The problem
Retype the data exactly, from its first line to the line containing "ha anunciado los", including both, and skip any picture.

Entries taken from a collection
--- START ---
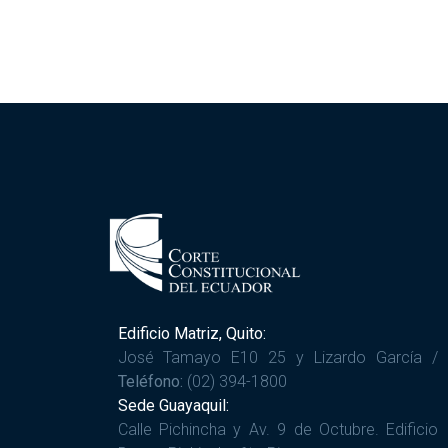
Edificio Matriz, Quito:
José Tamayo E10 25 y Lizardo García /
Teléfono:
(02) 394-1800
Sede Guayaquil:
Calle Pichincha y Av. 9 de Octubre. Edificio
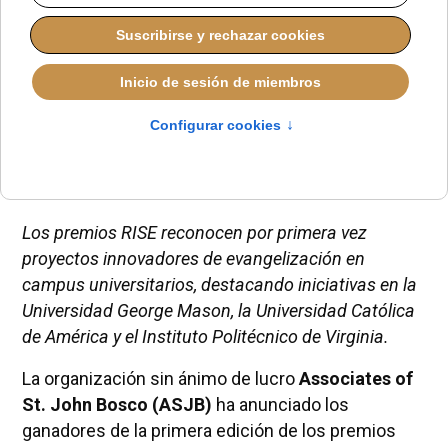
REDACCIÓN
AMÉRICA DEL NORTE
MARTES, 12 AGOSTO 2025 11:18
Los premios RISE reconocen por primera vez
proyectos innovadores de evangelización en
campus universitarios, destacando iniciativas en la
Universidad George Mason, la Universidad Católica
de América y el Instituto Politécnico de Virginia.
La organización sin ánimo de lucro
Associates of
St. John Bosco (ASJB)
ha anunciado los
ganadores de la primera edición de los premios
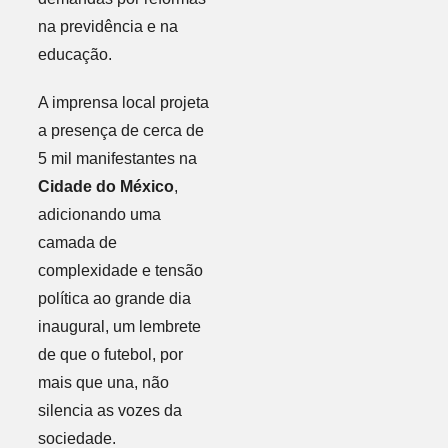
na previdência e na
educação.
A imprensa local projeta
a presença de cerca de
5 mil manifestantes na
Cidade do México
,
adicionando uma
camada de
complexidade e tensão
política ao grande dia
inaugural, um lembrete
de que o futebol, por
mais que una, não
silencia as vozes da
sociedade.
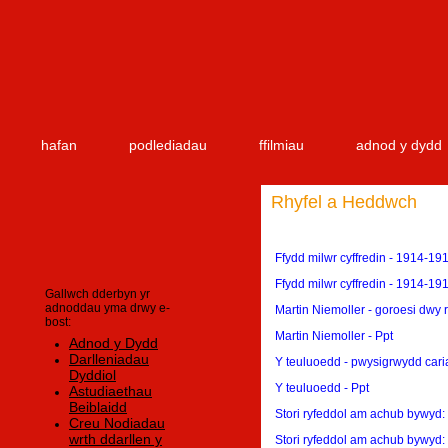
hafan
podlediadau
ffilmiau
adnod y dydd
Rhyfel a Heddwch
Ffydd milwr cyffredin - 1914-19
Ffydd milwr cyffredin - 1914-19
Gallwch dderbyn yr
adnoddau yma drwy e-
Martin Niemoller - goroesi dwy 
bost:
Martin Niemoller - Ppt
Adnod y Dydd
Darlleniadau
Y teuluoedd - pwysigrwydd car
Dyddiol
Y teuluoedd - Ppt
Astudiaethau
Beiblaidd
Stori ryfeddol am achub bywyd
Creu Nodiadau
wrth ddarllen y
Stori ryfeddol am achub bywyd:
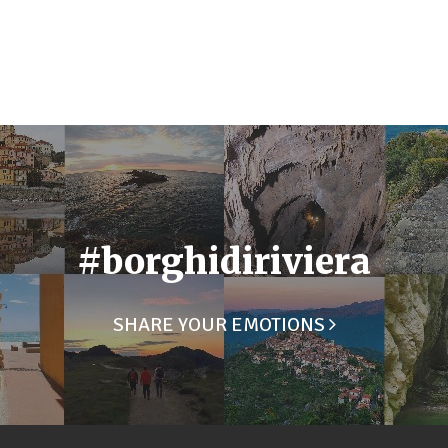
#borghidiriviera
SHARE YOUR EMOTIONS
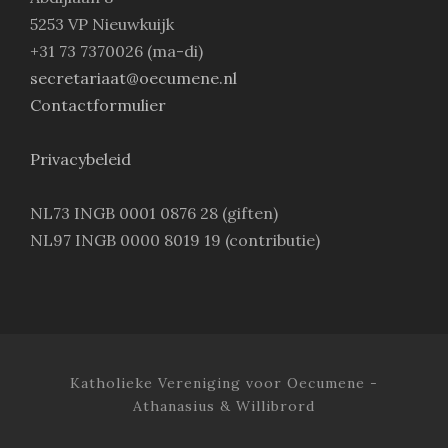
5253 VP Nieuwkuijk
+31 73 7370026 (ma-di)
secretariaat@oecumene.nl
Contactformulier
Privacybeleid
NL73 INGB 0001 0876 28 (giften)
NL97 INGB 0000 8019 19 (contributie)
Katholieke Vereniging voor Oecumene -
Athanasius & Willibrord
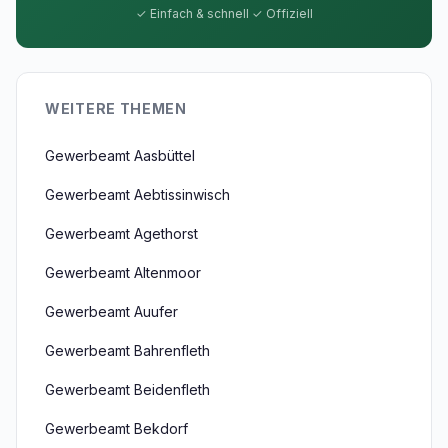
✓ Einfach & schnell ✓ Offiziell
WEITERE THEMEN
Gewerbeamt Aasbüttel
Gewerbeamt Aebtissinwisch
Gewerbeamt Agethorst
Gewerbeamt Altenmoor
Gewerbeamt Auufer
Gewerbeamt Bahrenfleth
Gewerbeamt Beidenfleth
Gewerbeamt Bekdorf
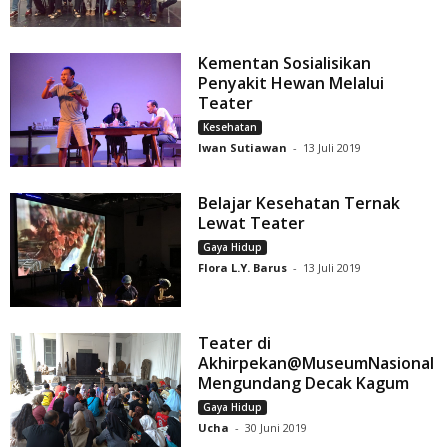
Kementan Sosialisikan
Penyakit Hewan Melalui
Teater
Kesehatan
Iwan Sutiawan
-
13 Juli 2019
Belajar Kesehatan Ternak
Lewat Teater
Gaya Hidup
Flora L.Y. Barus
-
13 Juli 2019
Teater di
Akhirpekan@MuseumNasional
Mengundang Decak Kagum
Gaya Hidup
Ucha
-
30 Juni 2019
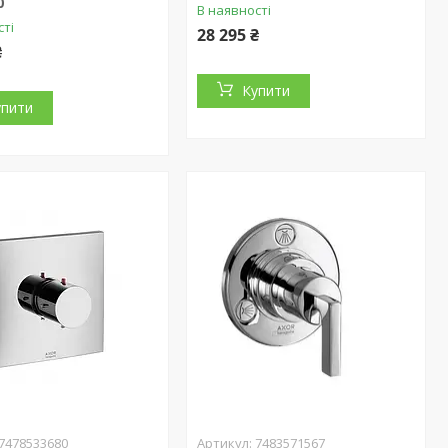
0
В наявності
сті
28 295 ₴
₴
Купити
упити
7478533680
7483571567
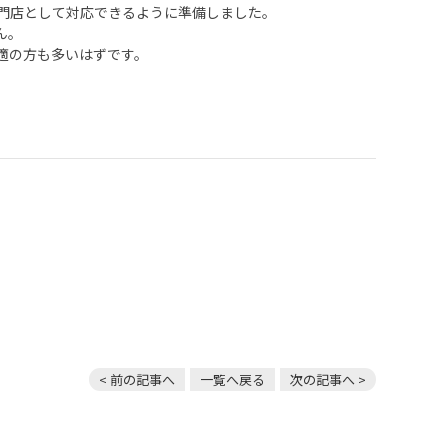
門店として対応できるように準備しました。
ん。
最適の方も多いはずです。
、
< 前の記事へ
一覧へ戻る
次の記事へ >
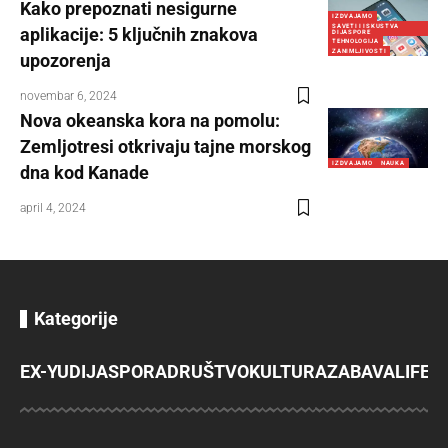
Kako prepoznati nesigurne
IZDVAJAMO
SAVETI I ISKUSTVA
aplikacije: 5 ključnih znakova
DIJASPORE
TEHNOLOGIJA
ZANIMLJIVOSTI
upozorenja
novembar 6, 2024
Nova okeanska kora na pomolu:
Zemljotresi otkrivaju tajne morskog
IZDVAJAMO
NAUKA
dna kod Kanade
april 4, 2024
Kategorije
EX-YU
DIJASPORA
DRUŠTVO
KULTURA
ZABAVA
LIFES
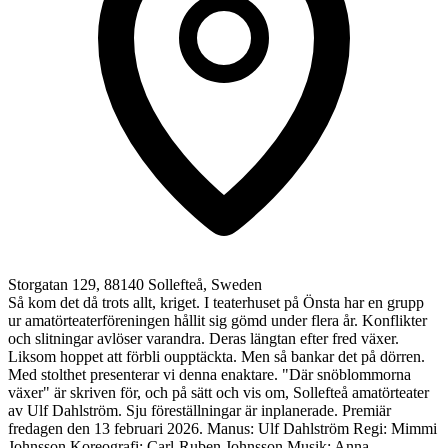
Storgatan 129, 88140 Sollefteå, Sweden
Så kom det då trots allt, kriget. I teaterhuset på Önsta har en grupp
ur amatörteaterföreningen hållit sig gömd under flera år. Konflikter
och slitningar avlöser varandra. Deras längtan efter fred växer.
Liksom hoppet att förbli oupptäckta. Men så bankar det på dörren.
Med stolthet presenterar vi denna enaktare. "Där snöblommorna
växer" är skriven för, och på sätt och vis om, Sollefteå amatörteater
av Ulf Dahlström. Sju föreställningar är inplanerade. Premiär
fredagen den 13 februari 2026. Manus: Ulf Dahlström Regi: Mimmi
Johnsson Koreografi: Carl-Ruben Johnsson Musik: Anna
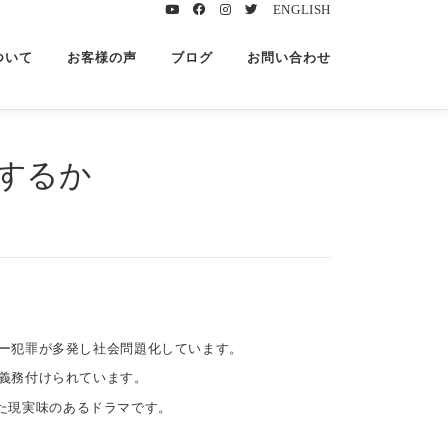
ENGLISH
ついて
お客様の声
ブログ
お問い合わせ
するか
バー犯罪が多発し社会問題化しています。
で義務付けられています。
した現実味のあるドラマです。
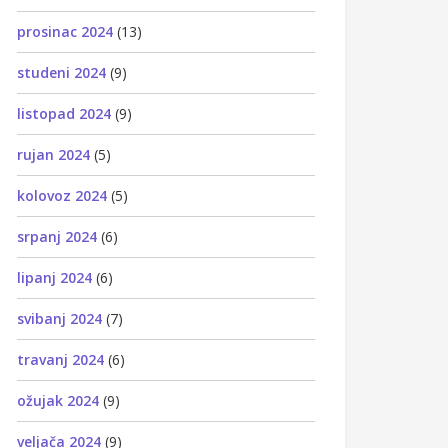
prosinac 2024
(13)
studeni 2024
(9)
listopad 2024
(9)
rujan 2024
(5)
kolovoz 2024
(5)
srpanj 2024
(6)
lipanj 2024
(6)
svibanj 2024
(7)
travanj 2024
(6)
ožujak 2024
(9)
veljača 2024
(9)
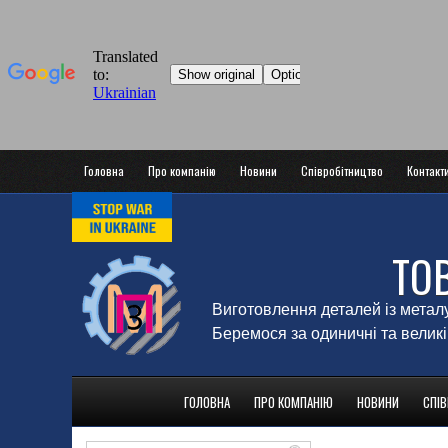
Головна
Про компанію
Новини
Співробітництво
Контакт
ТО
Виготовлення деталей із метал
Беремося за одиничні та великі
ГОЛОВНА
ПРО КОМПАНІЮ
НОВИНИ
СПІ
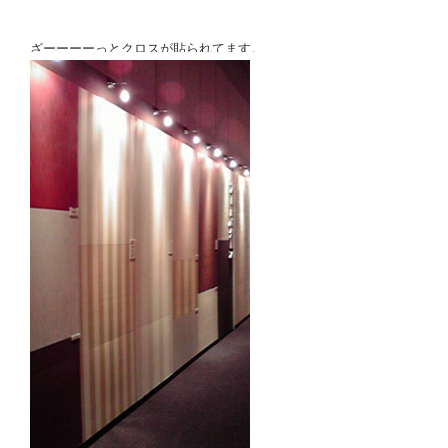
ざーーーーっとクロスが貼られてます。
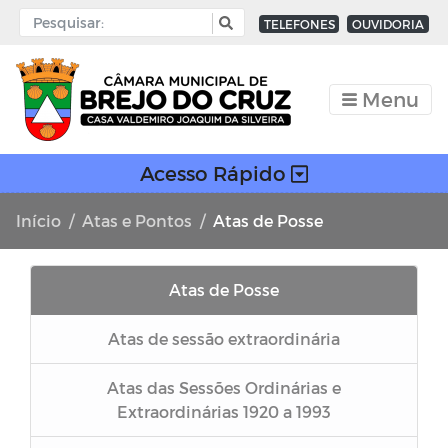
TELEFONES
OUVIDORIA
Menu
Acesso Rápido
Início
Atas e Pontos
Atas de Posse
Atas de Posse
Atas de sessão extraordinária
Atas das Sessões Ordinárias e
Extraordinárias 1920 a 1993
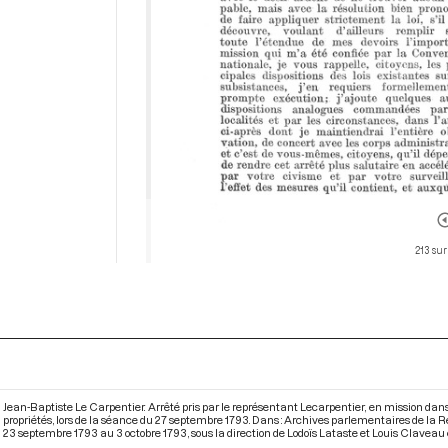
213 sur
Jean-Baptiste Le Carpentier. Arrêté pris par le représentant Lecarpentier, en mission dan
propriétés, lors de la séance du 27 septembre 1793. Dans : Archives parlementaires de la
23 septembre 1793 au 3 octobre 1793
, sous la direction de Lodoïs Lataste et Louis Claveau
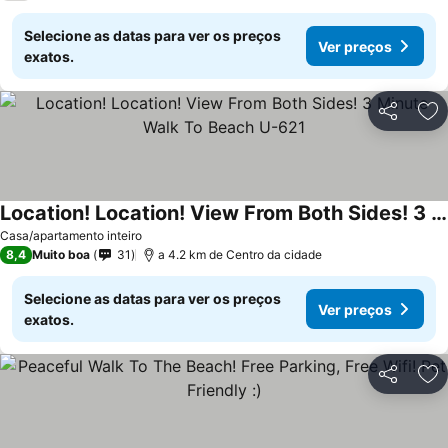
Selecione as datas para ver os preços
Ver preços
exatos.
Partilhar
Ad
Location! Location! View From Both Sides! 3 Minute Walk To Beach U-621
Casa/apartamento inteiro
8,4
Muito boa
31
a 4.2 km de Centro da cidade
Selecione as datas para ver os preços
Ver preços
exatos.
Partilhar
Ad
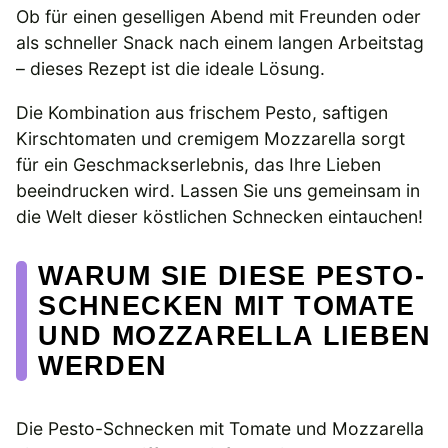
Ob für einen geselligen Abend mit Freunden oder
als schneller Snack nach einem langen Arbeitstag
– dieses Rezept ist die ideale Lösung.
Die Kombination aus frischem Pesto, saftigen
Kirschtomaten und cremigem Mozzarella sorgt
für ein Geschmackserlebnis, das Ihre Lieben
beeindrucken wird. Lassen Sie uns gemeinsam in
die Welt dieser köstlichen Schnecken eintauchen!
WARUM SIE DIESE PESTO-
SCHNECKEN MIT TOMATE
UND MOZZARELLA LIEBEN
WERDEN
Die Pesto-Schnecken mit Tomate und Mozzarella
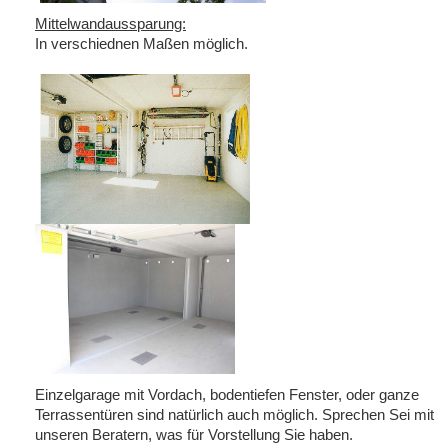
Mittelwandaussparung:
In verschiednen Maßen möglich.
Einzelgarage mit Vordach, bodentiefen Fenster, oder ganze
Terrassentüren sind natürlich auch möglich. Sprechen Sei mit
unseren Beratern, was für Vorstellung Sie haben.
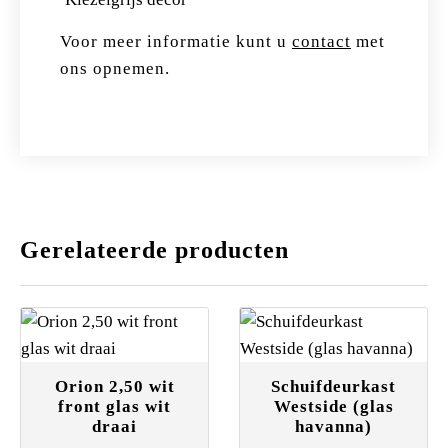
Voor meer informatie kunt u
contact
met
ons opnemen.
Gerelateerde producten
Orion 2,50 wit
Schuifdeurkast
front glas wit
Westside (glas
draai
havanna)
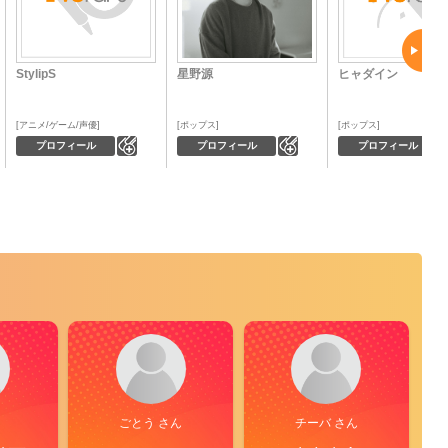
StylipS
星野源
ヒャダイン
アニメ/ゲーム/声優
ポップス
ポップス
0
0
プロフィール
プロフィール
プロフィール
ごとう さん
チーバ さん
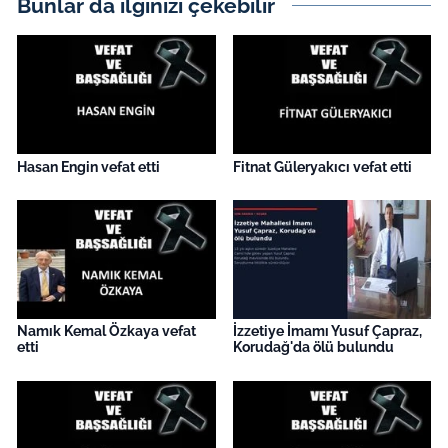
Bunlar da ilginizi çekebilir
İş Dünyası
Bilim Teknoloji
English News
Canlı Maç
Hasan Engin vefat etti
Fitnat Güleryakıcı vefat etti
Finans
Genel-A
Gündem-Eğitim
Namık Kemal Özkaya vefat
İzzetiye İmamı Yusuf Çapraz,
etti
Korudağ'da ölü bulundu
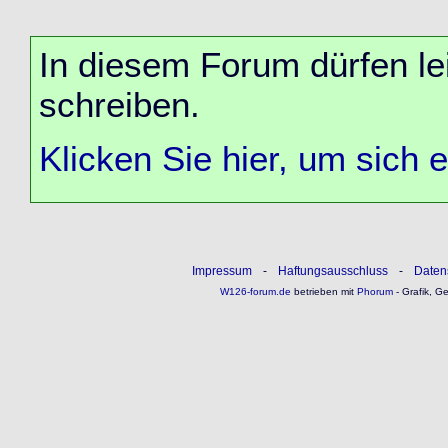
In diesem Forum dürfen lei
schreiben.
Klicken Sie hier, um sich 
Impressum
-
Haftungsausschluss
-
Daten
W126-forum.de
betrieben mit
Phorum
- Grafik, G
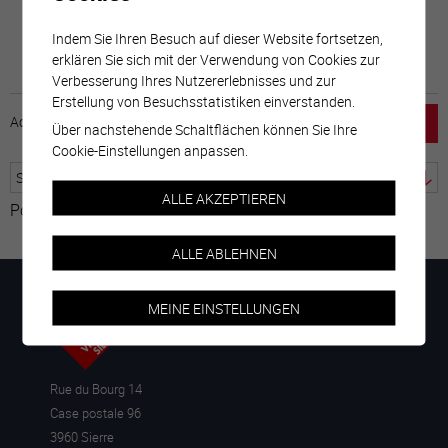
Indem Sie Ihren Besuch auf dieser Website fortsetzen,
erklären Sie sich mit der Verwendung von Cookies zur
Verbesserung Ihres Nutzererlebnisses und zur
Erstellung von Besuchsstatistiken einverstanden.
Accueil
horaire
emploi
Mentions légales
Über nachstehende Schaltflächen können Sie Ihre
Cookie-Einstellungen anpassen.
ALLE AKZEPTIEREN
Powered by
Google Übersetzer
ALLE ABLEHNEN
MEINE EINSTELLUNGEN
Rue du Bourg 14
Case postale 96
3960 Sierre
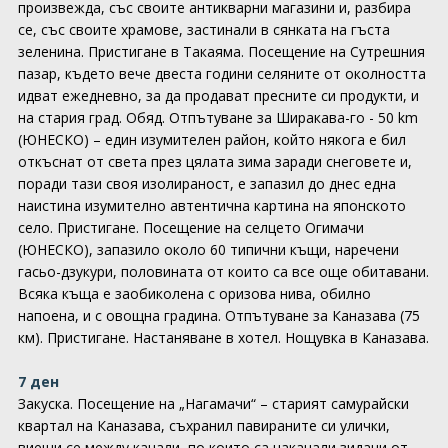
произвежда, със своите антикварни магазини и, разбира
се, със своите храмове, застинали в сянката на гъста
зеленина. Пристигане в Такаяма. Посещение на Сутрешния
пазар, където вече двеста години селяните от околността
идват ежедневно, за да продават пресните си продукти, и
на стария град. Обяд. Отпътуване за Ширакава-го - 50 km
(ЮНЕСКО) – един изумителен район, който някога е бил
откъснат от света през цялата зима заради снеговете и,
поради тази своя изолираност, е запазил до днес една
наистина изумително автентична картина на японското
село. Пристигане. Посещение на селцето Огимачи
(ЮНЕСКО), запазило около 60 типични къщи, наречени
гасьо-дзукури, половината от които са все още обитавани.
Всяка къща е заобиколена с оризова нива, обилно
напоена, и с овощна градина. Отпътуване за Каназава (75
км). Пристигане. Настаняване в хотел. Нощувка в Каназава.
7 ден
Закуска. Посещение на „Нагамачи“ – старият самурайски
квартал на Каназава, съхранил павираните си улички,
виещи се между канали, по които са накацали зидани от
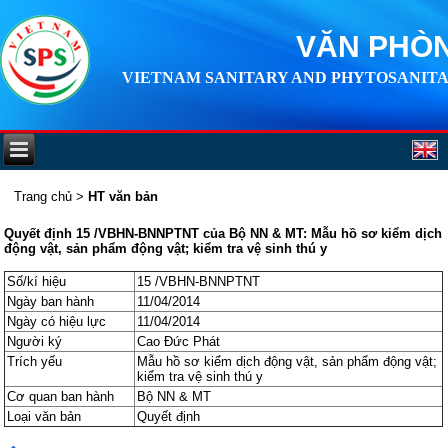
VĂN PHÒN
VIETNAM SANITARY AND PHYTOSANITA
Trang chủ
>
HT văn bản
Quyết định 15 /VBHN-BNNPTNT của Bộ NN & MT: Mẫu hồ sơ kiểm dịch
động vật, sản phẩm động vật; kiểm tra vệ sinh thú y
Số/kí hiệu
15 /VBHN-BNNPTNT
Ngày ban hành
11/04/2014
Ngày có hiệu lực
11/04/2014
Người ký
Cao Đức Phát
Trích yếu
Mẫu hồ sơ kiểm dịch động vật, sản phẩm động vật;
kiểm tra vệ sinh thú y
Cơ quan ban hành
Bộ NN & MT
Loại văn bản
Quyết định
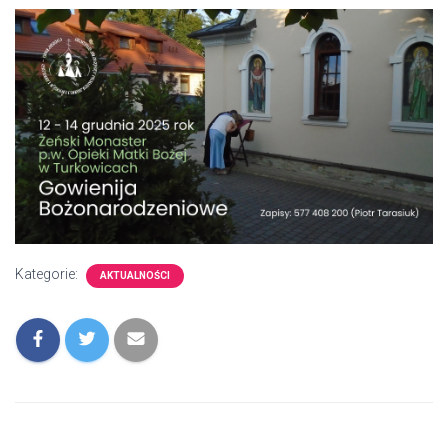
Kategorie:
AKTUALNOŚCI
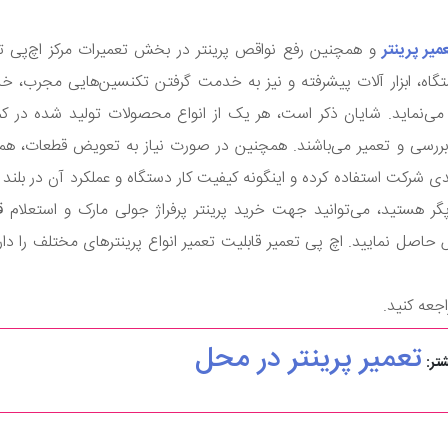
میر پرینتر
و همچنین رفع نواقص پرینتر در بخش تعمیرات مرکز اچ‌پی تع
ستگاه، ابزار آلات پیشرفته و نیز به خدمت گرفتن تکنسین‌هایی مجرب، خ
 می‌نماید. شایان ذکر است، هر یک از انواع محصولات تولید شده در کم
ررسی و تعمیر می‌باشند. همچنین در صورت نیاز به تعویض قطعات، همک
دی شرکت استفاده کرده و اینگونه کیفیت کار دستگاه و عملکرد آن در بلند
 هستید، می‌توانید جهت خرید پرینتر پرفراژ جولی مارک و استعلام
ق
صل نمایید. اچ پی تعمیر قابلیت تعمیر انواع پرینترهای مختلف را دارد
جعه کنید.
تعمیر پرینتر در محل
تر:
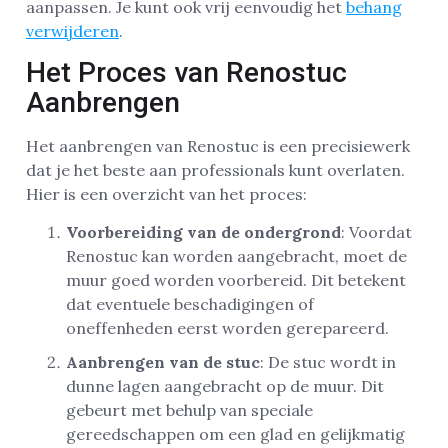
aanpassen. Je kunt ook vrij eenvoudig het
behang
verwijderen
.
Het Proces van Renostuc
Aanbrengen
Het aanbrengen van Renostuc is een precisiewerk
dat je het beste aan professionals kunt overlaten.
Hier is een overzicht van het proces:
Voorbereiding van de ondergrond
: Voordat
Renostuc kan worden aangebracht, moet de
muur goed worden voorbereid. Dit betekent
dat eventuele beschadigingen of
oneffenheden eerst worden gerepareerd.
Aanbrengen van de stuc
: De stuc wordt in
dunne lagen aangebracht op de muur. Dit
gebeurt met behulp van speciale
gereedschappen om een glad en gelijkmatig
--- END ---
Written solution
Edificio Matriz, Quito:
José Tamayo E10 25 y Lizardo García /
Teléfono:
(02) 394-1800
Sede Guayaquil:
Calle Pichincha y Av. 9 de Octubre. Edificio
REDACCIÓN
AMÉRICA DEL NORTE
MARTES, 12 AGOSTO 2025 11:18
Los premios RISE reconocen por primera vez
proyectos innovadores de evangelización en
campus universitarios, destacando iniciativas en la
Universidad George Mason, la Universidad Católica
de América y el Instituto Politécnico de Virginia.
La organización sin ánimo de lucro
Associates of
St. John Bosco (ASJB)
ha anunciado los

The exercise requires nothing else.